The things I missed most were truly creature comforts, like listening to whatever song I wanted, whenever I wanted to hear it. I missed snapping pictures to document my epic adventure — and sadly realized I'd wanted the photographs just as much for anyone bothering to look at my Instagram feed as for my own posterity. Of course, there are all the other handy way-finding, bill-paying, Googling, and time-wasting benefits a phone has to offer, but I quickly learned (or re-learned) analog methods for completing the same task. For example, I developed an analog version of the popular song-finding app, Shazam. Whenever I heard a song I liked, instead of opening the app to tell me what I was listening to, I'd ask the person driving what song they were playing. Then I'd take out a pen and scribble it on the piece of paper I'd been carrying around to catalog the tunes I wanted to hear again.

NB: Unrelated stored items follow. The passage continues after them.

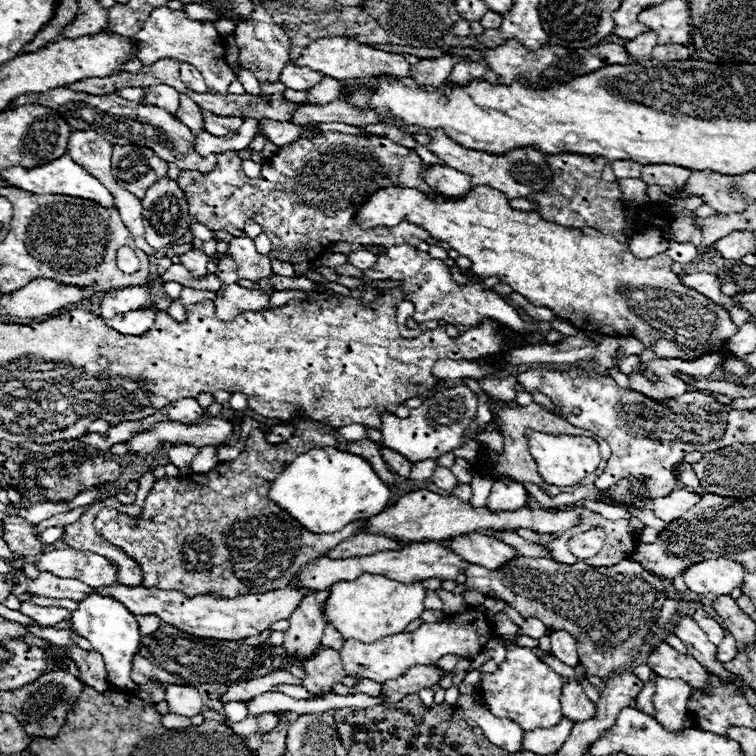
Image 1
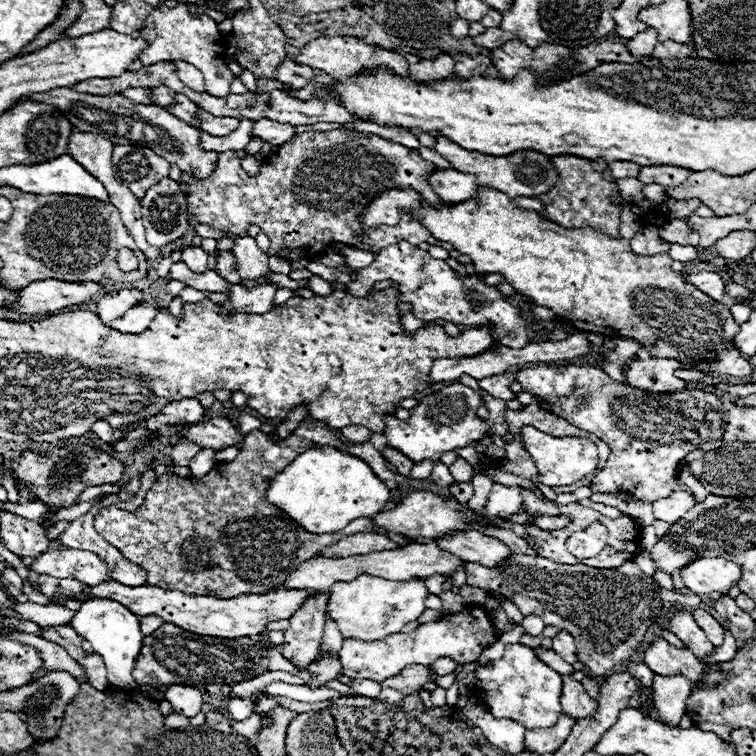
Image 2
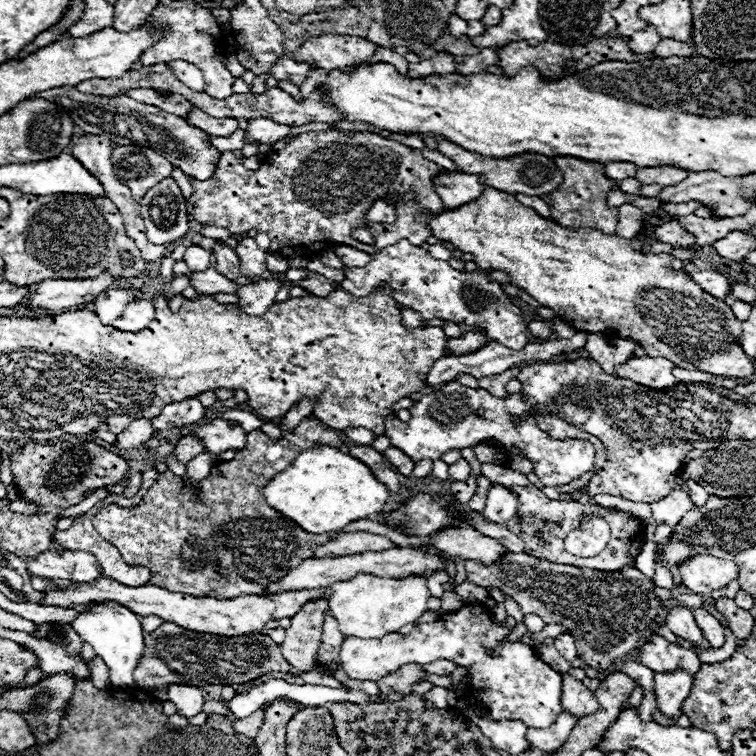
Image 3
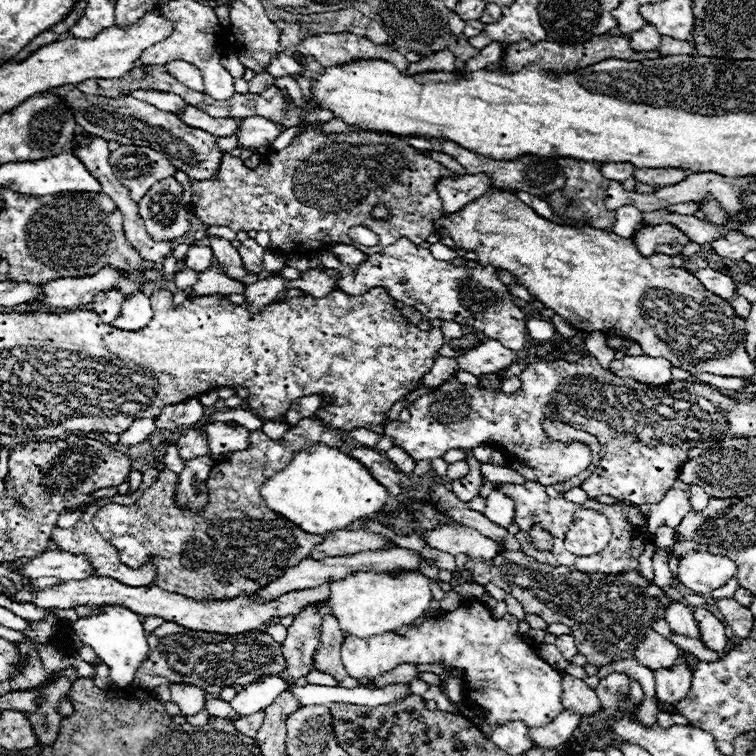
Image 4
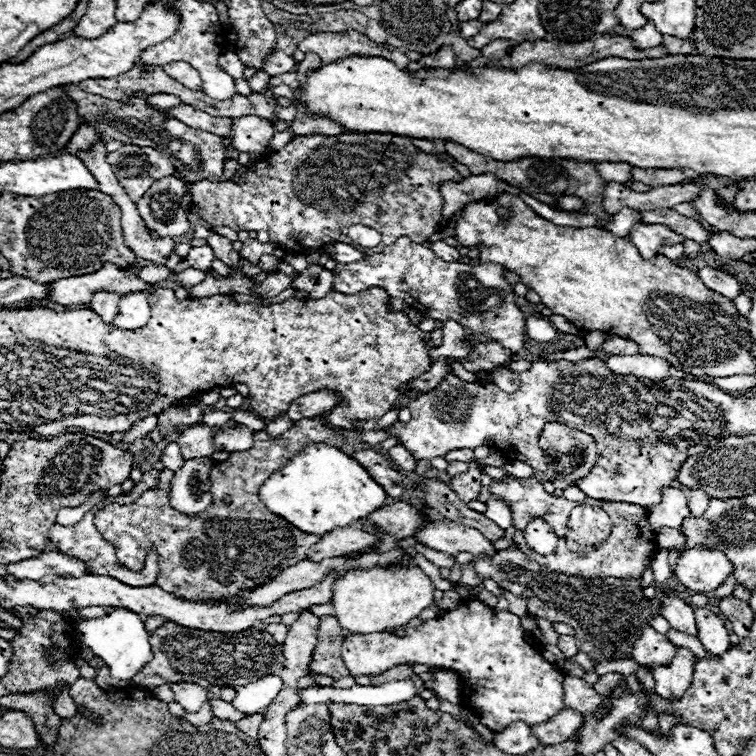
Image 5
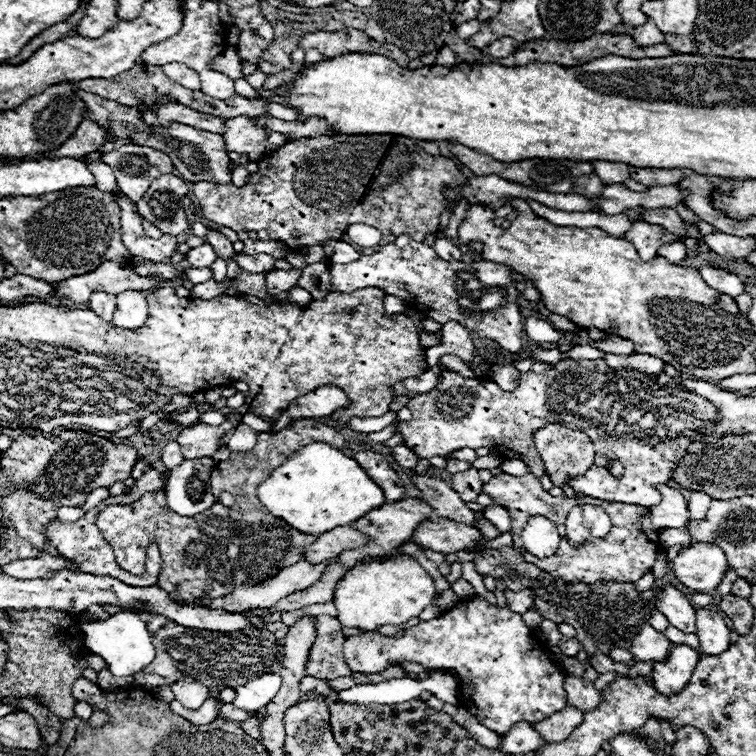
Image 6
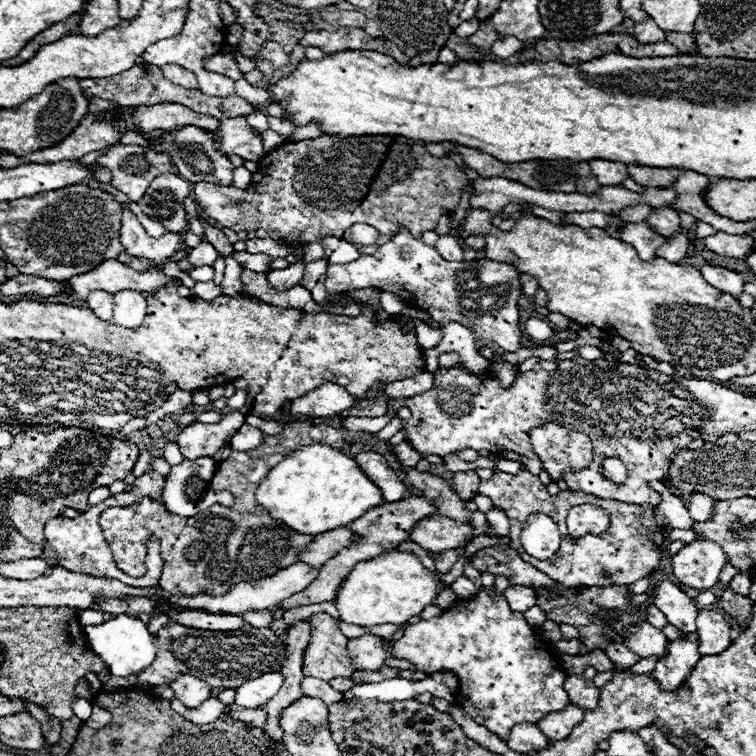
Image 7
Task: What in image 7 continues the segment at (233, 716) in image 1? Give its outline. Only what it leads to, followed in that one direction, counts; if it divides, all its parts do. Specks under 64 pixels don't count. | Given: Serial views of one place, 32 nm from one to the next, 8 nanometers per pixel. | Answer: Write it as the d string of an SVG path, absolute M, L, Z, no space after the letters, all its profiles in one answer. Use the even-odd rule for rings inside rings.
M280 672L262 674L260 678L246 680L242 686L236 688L236 706L244 708L256 708L264 706L282 686L284 676Z

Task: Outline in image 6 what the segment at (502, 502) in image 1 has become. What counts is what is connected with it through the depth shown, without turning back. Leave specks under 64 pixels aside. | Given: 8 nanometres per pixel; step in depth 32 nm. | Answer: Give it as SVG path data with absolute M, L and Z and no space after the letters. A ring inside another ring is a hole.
M492 502L490 508L484 512L484 516L486 516L486 520L490 520L496 526L496 530L500 534L504 534L504 532L510 530L510 516L508 516L506 508L498 508L498 504Z

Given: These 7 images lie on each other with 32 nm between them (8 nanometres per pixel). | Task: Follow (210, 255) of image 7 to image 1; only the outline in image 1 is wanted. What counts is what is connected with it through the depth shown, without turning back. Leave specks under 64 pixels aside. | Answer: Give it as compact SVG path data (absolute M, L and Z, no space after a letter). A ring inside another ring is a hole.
M192 248L190 252L182 254L180 262L194 274L194 276L204 276L206 274L206 264L208 264L208 256L202 252L202 250L196 250Z

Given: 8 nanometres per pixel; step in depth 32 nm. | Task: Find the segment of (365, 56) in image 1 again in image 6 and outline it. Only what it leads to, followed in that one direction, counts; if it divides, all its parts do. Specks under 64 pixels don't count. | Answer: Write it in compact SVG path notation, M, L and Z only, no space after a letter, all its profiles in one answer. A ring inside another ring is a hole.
M344 28L338 32L310 32L300 40L300 46L304 50L316 48L324 58L346 54L346 52L374 52L382 56L390 56L396 60L402 68L408 66L410 58L394 44L390 42L376 42L368 34L356 28Z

Without the security of my phone, I was out of my comfort zone on land just as much as I was in the water. I surfed far more challenging conditions in South Africa and Mozambique than on either of my previous trips.
All this fear-facing, however, made me want to distract myself more — not less. Four weeks of being unplugged, and no real means to push the discomfort away allowed so much to surface. (Perhaps this backlog of old feelings and memories is precisely why I’m alarmed by how often I’ve reached for my phone in the past two weeks since I brought home its replacement.)
I expect that this is yet another area of life where my work will involve striking a healthy balance. And if the uptick in my need for creative expression (specifically, writing and painting) continues, you can expect to find more of it here.